“Dear me!” said Helen with the air of one who never suspected such a thing of a friend. “Dear me!” she said again. “I am sure I could never do it. You will have to do it yourself. What is it going to be about?”

“Why, I have to have time to think,” said Rosanna. “You have to think a long time when you are going to be an author. It is very difficult.”

“You don’t suppose you are all out of practice, do you?” asked Helen anxiously. “Why, Rosanna, that would be too perfectly splendid! A real play! Where could we give it? We couldn’t rent a real theatre.”

“Oh, my, no!” said Rosanna, beginning to be rather frightened at the picture Helen was conjuring up. “We won’t have that sort of a play. We will have a little one that we can give in grandmother’s parlor, or over at Mrs. Hargrave’s.”

“I wouldn’t,” said Helen stoutly. “I just know you can write a beautiful play, Rosanna, and I think we ought to give it in some big place where a lot of people can come, and we will have tickets, and chairs all in rows and a curtain and everything.”

“Oh, I don’t believe I could write a good enough play for all that,” cried Rosanna.

“Well, just do the best you can and I know it will be perfectly lovely.”

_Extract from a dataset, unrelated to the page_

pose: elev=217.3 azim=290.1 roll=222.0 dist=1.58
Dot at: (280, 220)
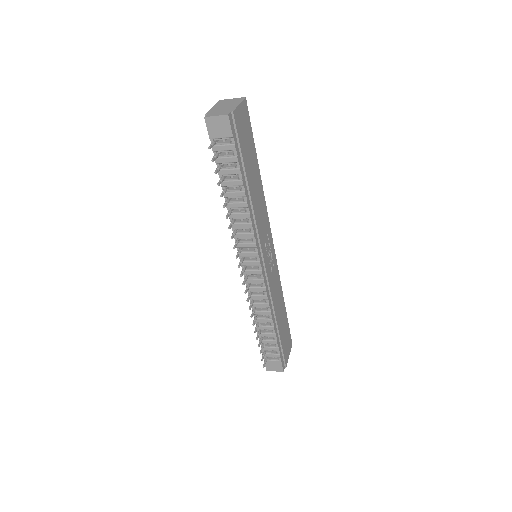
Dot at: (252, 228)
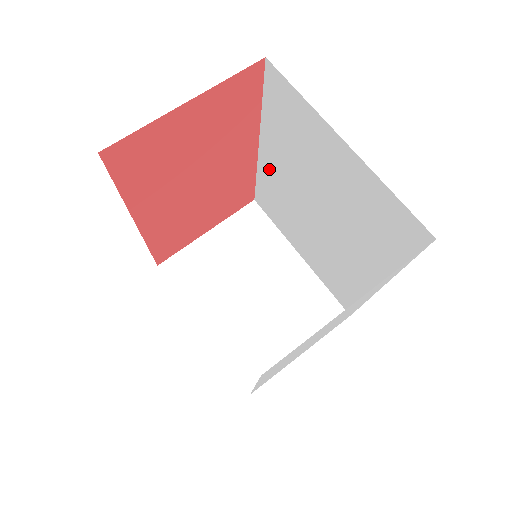
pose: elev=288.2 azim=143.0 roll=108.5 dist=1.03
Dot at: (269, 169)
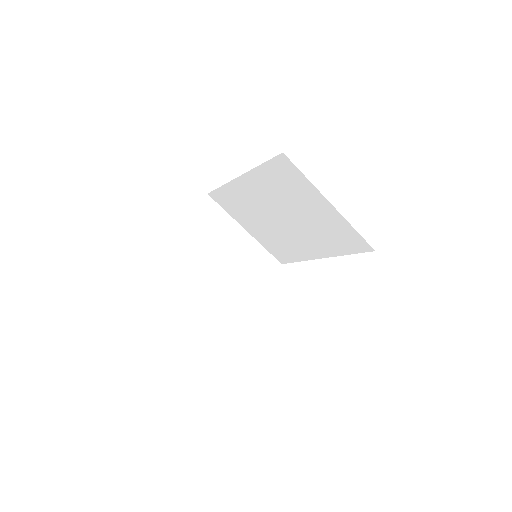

“I tell you what,” said Rosanna, beginning to be sorry that she had spoken. “Please don’t tell Elise or anyone about it until I see what I can write, and then after you and I have read it, if it is good enough, we will show it to Uncle Robert and see what he says.”

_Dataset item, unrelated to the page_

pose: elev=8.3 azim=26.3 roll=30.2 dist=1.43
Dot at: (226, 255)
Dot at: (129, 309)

“It will be good enough,” said Helen positively. “Just think of the piece of poetry you wrote to read at the Girl Scout meeting. It was so lovely that I ’most cried. All that part about the new moon, and how you felt when you died. It sounded so true, and yet I don’t see how you know how you are going to feel when you die. I can’t feel it at all. I suppose that is because you are a poet. Mother says it is a great and beautiful thing to be a poet, but that you must look out for your digestion.”